The lack of for accounting for detection differences among sites/observers/etc. or including calling availability in the modeling is a critical flaw. Observation error alone can explain the differences in treatment and control. No need to go into the issues with using raw count data because it has been out of practice for a long time.
The log3 transformation of the count data is problematic too. Lots of literature in the past 20 years strongly discourages the use of log transformations. See this paper for start.Use of age ratios were improper. Guthery’s (1997) theoretical curve should never/rarely be used. The assumption of stationarity is rarely met especially among different populations. The authors acknowledge that it was not met for the treatment site. I would argue it wasn’t met for the control.
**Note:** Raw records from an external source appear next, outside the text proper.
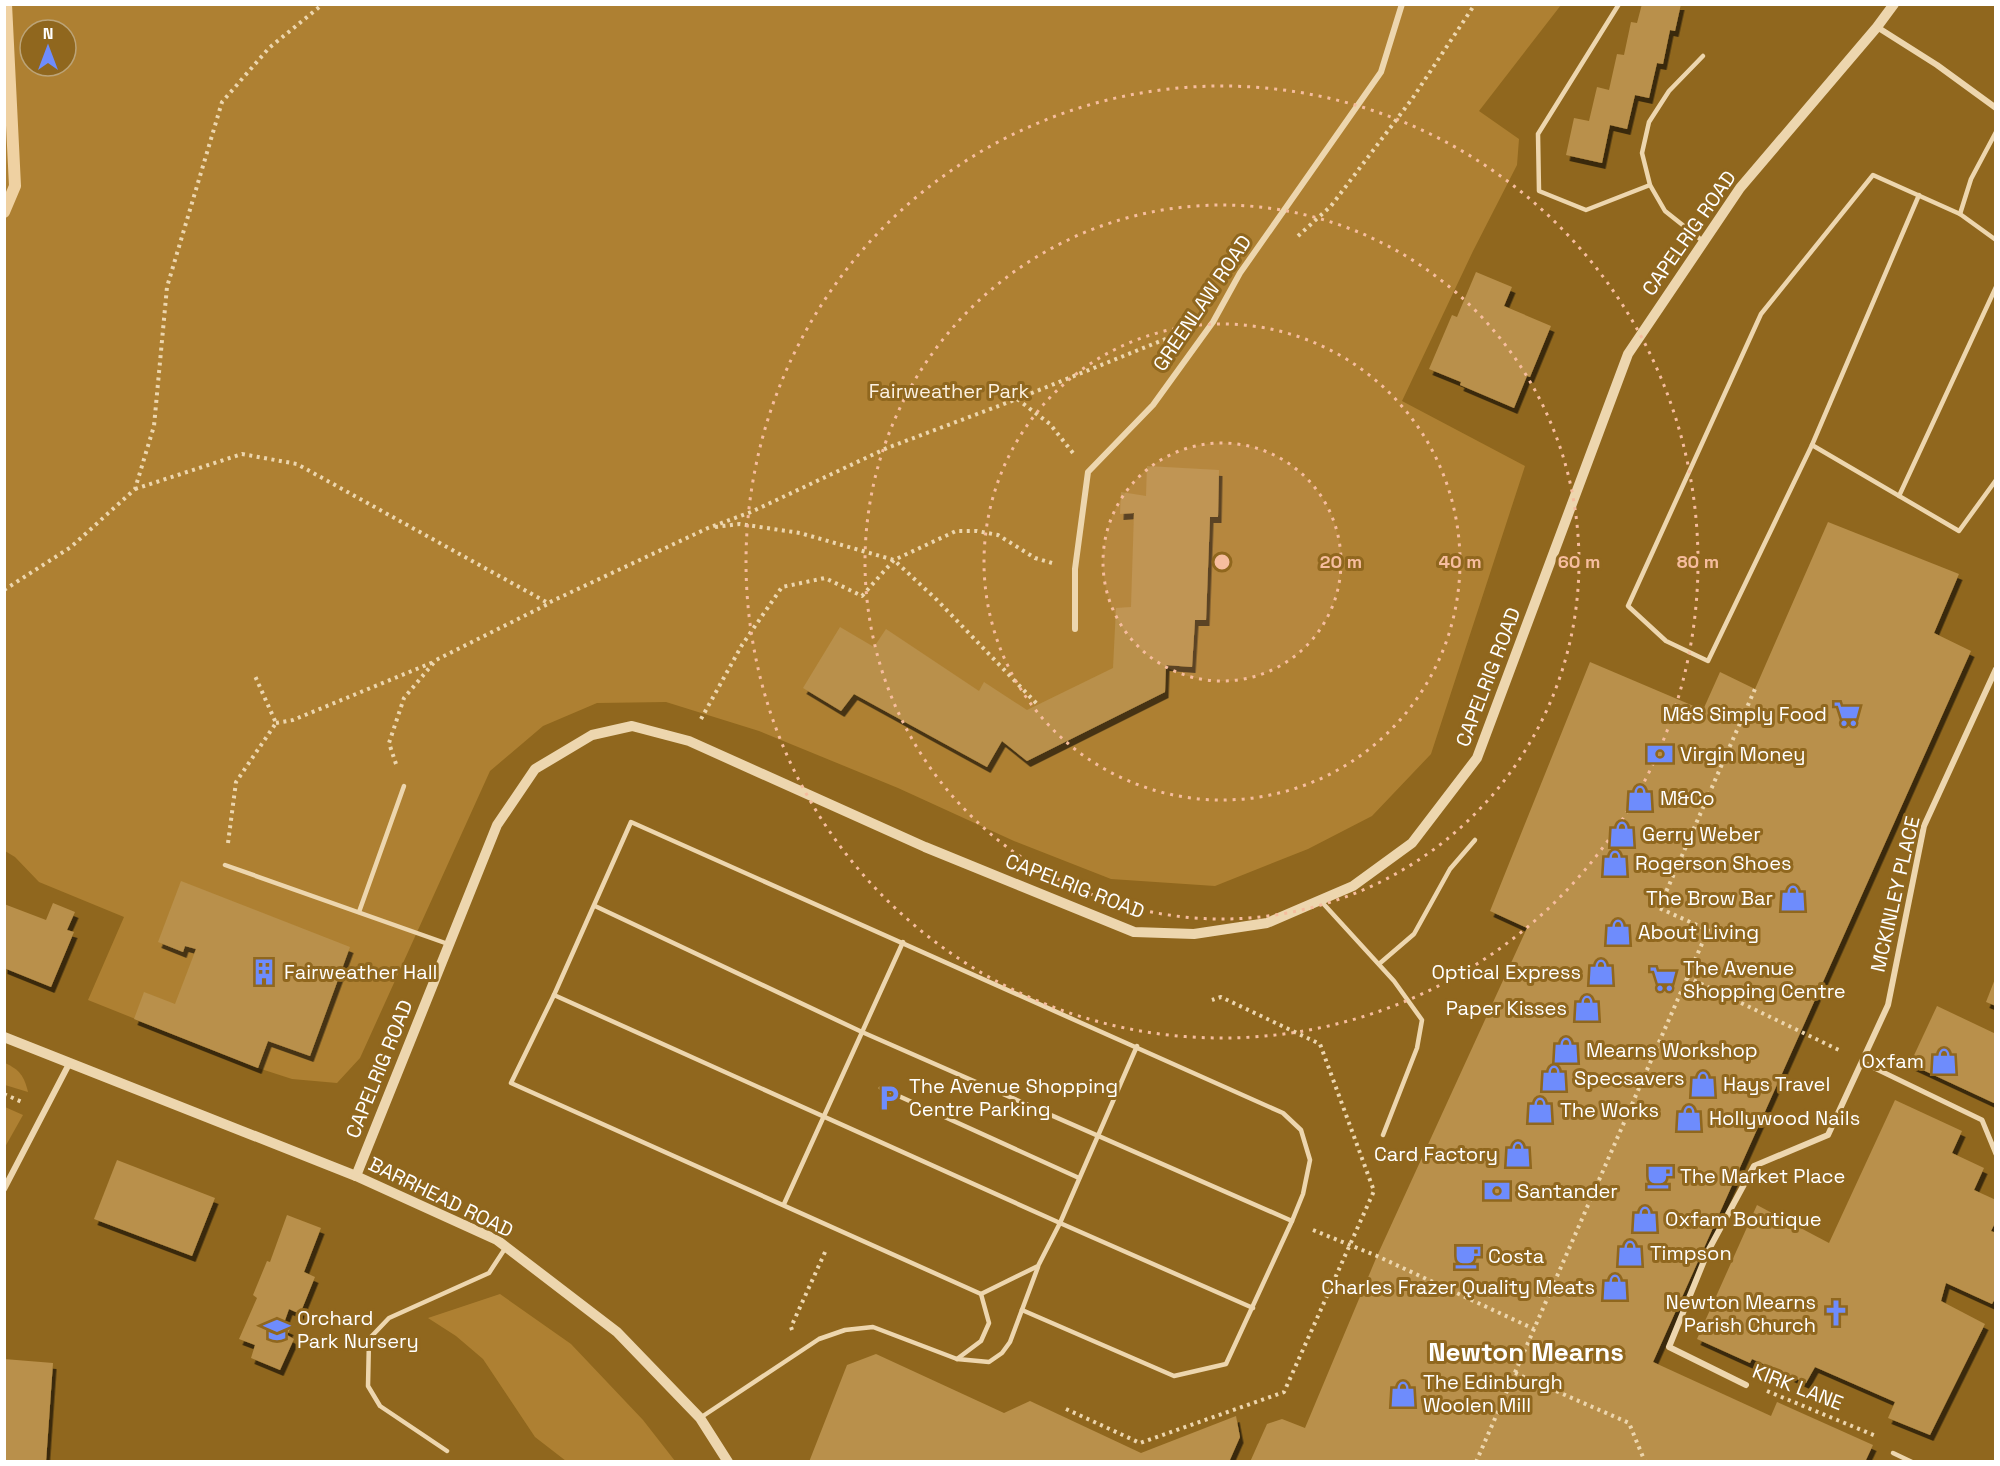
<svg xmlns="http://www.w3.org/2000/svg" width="2000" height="1466" viewBox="0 0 2000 1466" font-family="'Space Grotesk',sans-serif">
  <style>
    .green { fill: #ae8032; fill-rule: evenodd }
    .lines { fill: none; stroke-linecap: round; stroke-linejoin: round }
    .stream { stroke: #efd1a2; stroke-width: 12 }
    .building { fill: #b9904b; filter: url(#shadow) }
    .path { stroke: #edd6ae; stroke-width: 4; stroke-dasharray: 3 4.5; stroke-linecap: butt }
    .service { stroke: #edd6ae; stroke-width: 4.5 }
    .pedestrian { stroke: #edd6ae; stroke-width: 5 }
    .minor { stroke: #edd6ae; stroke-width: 6 }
    .tertiary { stroke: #edd6ae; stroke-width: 10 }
    .ring { fill: none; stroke: #f6bd9e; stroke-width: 3; stroke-dasharray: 3 6 }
    .labels { text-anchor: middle; stroke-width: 6; stroke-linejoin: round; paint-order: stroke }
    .street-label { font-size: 20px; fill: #fff; stroke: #90671e }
    .park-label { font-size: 20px; fill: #fcf1e1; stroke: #90671e }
    .poi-label { font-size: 20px; fill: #fff; stroke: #90671e; text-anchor: start }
    .district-label { font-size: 26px; font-weight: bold; fill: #fff; stroke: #90671e }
    .centre { fill: #f6bd9e; stroke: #90671e; stroke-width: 3 }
    .ring-label { font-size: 18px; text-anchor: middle; font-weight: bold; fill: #f6bd9e; stroke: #90671e; stroke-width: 6; stroke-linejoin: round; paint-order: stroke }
  </style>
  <defs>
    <filter id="shadow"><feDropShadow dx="3.5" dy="6" stdDeviation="0" flood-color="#0009"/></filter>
  </defs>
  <rect width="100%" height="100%" fill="#90671e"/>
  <g class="green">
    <path d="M5,5H1561L1479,111L1519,139L1517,165L1473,251L1402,401L1525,466L1431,754L1372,816L1308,849L1215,886L1111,879L1014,841L898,788L759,731L666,702L597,703L543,726L490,771L360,1058L337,1083L292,1079L258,1068L88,1000L124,917L39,882L15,857L5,851ZM30,30H66V66H30Z"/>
    <path d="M5,1063C20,1070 24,1076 28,1092L5,1085Z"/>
    <polygon points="5,1107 23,1115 5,1147"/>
    <polygon points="500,1294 571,1344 643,1420 675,1461 566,1461 535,1437 483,1359 456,1336 428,1318"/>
  </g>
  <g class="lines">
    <polyline class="stream" points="4,212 15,186 6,4"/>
  </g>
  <g class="building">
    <polygon points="1642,4 1681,4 1675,31 1670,30 1663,64 1657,63 1649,98 1635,95 1627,129 1610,125 1602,163 1566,155 1574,118 1589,121 1597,87 1609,90 1617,54 1624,55 1631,22 1637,23"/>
    <polygon points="1476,272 1512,287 1504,306 1551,326 1530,377 1527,376 1514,408 1460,385 1461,382 1429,369 1452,315 1457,317"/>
    <polygon points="1147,466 1219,470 1218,517 1210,517 1206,620 1195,620 1192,667 1166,665 1165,692 1027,761 1002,741 987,767 854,694 841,711 803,688 840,627 874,647 886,629 979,691 984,682 1027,710 1113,668 1116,608 1131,607 1134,513 1120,514 1121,492 1146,496"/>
    <polygon points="1828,522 1959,574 1934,633 1971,651 1653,1362 1771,1416 1777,1402 1873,1445 1865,1462 1250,1462 1267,1424 1282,1419 1305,1428 1377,1256 1527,928 1490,911 1590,662 1703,710 1720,672 1755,689"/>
    <polygon points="181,881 350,947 310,1056 268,1041 258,1068 134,1019 144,992 175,1004 196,949 185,946 183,952 158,942"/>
    <polygon points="53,903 75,912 67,930 74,932 51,987 4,968 4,904 46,920"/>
    <polygon points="1995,979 1996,979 1996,1006 1986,1002"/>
    <polygon points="1937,1006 1996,1034 1996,1104 1910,1064"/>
    <polygon points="1895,1100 1962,1131 1952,1153 1984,1168 1974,1190 1996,1200 1996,1221 1991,1231 1996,1233 1996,1297 1992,1304 1946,1283 1941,1301 1985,1324 1930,1435 1888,1418 1895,1402 1815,1367 1806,1383 1752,1359 1750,1363 1697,1339 1757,1205 1829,1243"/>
    <polygon points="117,1160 215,1198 192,1256 94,1219"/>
    <polygon points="287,1215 321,1228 304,1272 315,1277 300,1314 289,1309 283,1326 290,1329 287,1335 294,1339 280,1370 251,1358 255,1345 239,1339 257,1298 253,1295 267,1261 270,1262"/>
    <polygon points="876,1354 1004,1413 1030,1401 1141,1453 1236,1416 1240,1437 1229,1462 809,1462 847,1365"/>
    <polygon points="4,1359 53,1363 46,1462 4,1462"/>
  </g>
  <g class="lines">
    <g class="path">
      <polyline points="1298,236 1331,206 1412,99 1475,4"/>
      <polyline points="1017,399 1173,336"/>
      <polyline points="135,489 242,454 297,464 548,603 708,528 751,512 887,448 1017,399 1050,424 1073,453"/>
      <polyline points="715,527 740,524 800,533 894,560 937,600 1038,705"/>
      <polyline points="4,590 71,547 135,489 154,426 167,287 222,102 269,48 323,4"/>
      <polyline points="701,719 742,645 782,587 825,578 862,596 894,560 956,531 977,531 998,535 1035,558 1052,563"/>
      <polyline points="276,723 293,720 436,661"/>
      <polyline points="396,764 389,743 404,698 436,660 548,604"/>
      <polyline points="228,843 236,782 276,723 255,676"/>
      <polyline points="1687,977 1841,1051"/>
      <polyline points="4,1094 22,1102"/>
      <polyline points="1313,1230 1377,1256 1534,1329"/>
      <polyline points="792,1330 791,1327 826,1250"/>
      <polyline points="1515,1373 1629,1423 1645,1462"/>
      <polyline points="1767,1391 1876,1436"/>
      <polyline points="1066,1409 1140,1443 1284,1392 1374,1191 1320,1044 1221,997 1212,1000"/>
      <polyline points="1476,1462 1708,930 1659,908 1755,689"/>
    </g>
    <g class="service">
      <polyline points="1619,4 1538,134 1539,191 1586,210 1650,185"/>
      <polyline points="1703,56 1669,91 1649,122 1642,153 1650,185 1665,211 1704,242"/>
      <polyline points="1960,214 1971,179 1996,132"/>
      <polyline points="1996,240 1960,214 1873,175 1761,314 1628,606 1666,641 1708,661 1812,445 1959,531 1996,480"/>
      <polyline points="1812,445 1919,195"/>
      <polyline points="1899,496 1996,287"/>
      <polyline points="225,865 448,944"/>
      <polyline points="1320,900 1394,981 1422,1020 1417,1048 1383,1135"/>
      <polyline points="595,906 862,1032 1292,1221"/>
      <polyline points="359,912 404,786"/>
      <polyline points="1379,964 1414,934 1450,869 1475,840"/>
      <polyline points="554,995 1060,1223 1253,1308"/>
      <polyline points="881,1088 1079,1178"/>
      <polyline points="784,1204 903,942"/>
      <polyline points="1022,1310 1174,1376 1226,1364 1292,1221 1303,1194 1310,1160 1301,1130 1283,1113 631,822 554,995 511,1083 981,1294 1038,1266 1060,1223 1137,1046"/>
      <polyline points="957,1359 981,1341 989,1323 981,1294"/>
      <polyline points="700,1418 819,1339 845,1330 873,1327 957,1359 989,1362 1002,1353 1010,1342 1038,1267"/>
      <polyline points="447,1451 380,1406 368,1386 369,1339 389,1318 489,1273 506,1247"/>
      <polyline points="1893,1453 1912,1462"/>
    </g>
    <polyline class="pedestrian" points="1862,1062 1982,1120 1996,1154"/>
    <g class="minor">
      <polyline points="1877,27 1937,65 1996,108"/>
      <polyline points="1075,629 1075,569 1088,472 1153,405 1213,322 1240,273 1381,72 1402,4"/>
      <polyline points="4,1189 69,1064"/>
      <polyline points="1746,1385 1669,1347 1708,1251 1754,1166 1828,1135 1888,1005 1924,826 1996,669"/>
    </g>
    <g class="tertiary">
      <polyline points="4,1037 356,1176 497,1240 617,1332 700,1418 728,1462"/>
      <polyline points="356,1176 497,825 535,769 592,735 632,726 689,741 925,847 1134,932 1194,934 1267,923 1353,886 1412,843 1477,758 1628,354 1740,188 1877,27 1894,4"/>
    </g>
  </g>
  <circle cx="1222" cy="562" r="119" fill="#f6bd9e" fill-opacity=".12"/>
  <g class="ring">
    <circle cx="1222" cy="562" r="119"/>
    <circle cx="1222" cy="562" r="238"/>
    <circle cx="1222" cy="562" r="357"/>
    <circle cx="1222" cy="562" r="476"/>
  </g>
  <defs>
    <g id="supermarket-bare" transform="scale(2.07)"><path d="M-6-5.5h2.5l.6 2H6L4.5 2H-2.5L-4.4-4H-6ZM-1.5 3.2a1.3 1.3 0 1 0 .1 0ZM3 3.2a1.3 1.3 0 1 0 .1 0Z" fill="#6e8cfc" stroke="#90671e" stroke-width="2.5" paint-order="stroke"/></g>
    <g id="bank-bare" transform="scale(2.07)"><path d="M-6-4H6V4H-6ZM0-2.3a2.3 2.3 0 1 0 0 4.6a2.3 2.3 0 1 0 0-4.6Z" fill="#6e8cfc" stroke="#90671e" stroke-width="2.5" paint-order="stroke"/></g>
    <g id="shop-bare" transform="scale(2.07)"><path d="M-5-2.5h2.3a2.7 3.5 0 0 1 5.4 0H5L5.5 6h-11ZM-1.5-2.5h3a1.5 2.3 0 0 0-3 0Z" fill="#6e8cfc" stroke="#90671e" stroke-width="2.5" paint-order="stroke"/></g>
    <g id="building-bare" transform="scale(2.07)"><path d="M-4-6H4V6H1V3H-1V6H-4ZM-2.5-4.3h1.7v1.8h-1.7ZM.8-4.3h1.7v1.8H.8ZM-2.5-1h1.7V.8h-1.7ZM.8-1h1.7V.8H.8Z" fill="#6e8cfc" stroke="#90671e" stroke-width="2.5" paint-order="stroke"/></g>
    <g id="parking-bare" transform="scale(2.07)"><path d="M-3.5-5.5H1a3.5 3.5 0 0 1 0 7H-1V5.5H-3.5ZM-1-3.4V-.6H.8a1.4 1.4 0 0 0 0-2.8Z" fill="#6e8cfc" stroke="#90671e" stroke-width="2.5" paint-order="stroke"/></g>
    <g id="cafe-bare" transform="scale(2.07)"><path d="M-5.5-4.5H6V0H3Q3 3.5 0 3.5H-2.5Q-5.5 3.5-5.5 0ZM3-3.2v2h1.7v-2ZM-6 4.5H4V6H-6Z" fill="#6e8cfc" stroke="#90671e" stroke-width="2.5" paint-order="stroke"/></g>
    <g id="church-bare" transform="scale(2.07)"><path d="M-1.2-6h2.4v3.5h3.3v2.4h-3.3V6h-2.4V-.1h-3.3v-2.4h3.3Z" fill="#6e8cfc" stroke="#90671e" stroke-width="2.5" paint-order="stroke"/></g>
    <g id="school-bare" transform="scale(2.07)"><path d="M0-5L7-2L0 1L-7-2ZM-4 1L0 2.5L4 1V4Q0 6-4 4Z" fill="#6e8cfc" stroke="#90671e" stroke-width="2.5" paint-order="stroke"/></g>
  </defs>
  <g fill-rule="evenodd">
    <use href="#supermarket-bare" x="1847" y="714"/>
    <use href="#bank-bare" x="1660" y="754"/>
    <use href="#shop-bare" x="1640" y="798"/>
    <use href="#shop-bare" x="1622" y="834"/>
    <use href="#shop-bare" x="1615" y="863"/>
    <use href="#shop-bare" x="1793" y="898"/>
    <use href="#shop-bare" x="1618" y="932"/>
    <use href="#building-bare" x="264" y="972"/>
    <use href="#shop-bare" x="1601" y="972"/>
    <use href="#supermarket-bare" x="1663" y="979"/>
    <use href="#shop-bare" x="1587" y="1008"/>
    <use href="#shop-bare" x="1566" y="1050"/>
    <use href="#shop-bare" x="1944" y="1061"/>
    <use href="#shop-bare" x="1554" y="1078"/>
    <use href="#shop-bare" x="1703" y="1084"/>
    <use href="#parking-bare" x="889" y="1098"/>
    <use href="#shop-bare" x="1540" y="1110"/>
    <use href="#shop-bare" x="1689" y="1118"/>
    <use href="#shop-bare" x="1518" y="1154"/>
    <use href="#cafe-bare" x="1660" y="1176"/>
    <use href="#bank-bare" x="1497" y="1191"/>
    <use href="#shop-bare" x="1645" y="1219"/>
    <use href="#shop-bare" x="1630" y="1253"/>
    <use href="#cafe-bare" x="1468" y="1256"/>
    <use href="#shop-bare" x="1615" y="1287"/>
    <use href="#church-bare" x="1836" y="1313"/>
    <use href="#school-bare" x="277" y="1330"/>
    <use href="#shop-bare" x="1403" y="1394"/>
  </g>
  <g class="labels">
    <g class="street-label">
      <text transform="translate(1689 233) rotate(-55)" y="7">CAPELRIG ROAD</text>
      <text transform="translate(1202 303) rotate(-56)" y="7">GREENLAW ROAD</text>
      <text transform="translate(1488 677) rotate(-69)" y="7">CAPELRIG ROAD</text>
      <text transform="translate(1075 886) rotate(21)" y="7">CAPELRIG ROAD</text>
      <text transform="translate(1895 894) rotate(-77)" y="7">MCKINLEY PLACE</text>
      <text transform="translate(379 1069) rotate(-68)" y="7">CAPELRIG ROAD</text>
      <text transform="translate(441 1197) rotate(26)" y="7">BARRHEAD ROAD</text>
      <text transform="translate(1798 1387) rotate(21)" y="7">KIRK LANE</text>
    </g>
    <g class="park-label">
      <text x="949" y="398">Fairweather Park</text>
    </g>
    <g class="poi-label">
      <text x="1827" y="721" text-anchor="end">M&amp;S Simply Food</text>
      <text x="1680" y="761">Virgin Money</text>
      <text x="1660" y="805">M&amp;Co</text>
      <text x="1642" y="841">Gerry Weber</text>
      <text x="1635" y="870">Rogerson Shoes</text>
      <text x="1773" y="905" text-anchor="end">The Brow Bar</text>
      <text x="1638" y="939">About Living</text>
      <text x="1683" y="975">The Avenue<tspan x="1683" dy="23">Shopping Centre</tspan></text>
      <text x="284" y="979">Fairweather Hall</text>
      <text x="1581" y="979" text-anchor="end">Optical Express</text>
      <text x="1567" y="1015" text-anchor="end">Paper Kisses</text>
      <text x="1586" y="1057">Mearns Workshop</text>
      <text x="1924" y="1068" text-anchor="end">Oxfam</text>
      <text x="1574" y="1085">Specsavers</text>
      <text x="1723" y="1091">Hays Travel</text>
      <text x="909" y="1093">The Avenue Shopping<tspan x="909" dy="23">Centre Parking</tspan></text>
      <text x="1560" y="1117">The Works</text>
      <text x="1709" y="1125">Hollywood Nails</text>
      <text x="1498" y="1161" text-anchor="end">Card Factory</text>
      <text x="1680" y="1183">The Market Place</text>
      <text x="1517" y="1198">Santander</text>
      <text x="1665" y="1226">Oxfam Boutique</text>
      <text x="1650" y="1260">Timpson</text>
      <text x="1488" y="1263">Costa</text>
      <text x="1595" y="1294" text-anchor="end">Charles Frazer Quality Meats</text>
      <text x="1816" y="1309" text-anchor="end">Newton Mearns<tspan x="1816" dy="23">Parish Church</tspan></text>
      <text x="297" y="1325">Orchard<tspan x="297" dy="23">Park Nursery</tspan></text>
      <text x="1423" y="1389">The Edinburgh<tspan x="1423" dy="23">Woolen Mill</tspan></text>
    </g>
    <g class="district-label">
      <text x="1526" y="1361">Newton Mearns</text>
    </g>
  </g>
  <circle cx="1222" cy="562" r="9" class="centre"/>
  <g class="ring-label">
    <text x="1341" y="568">20 m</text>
    <text x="1460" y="568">40 m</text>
    <text x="1579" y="568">60 m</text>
    <text x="1698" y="568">80 m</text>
  </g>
  <rect width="2000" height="1466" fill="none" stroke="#ffffff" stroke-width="12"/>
  <g transform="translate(48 48)"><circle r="28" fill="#90671e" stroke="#bca478" stroke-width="1.5"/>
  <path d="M0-4.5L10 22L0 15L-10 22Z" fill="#6e8cfc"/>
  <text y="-9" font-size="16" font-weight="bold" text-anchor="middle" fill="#ffffff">N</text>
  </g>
</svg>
Age ratios from the control were heavily biased towards juvenile and the authors use this information to argue that survival was better for the treatment. Let’s assume this to be true for a moment, this would suggest that reproduction was greater for the control using Guthery’s approach. Which is more important? Hard to say but past research like McConnell et al. and Lewis et al. point to reproduction being more important.
Using age ratios from hunter harvest without accounting for harvest bias is not good practice. Also, sample sizes were very low. I am not sure how a J:A ratio of >20 can be achieved when only juveniles were donated. The math doesn’t math.
Conclusion
This study has several critical, and in my opinion, fatal flaws. It should not have been published. There is a need to understand the effects of parasites on bobwhite demography and the effect of treatments to alleviate any possible negative effects but this study falls short.
Thank you to Drs. Mark McConnell, Becky Ruzicka, and Dwayne Elmore for their feedback on my review. All opinions and errors are mine.
James,
Thanks for this review. I agree that we must always be willing to take a hard look at our scientific methods and findings. If we can't, we are not really serious scientists.
I look forward to seeing the thoughts and potential counter arguments as we work to better understand NOBO.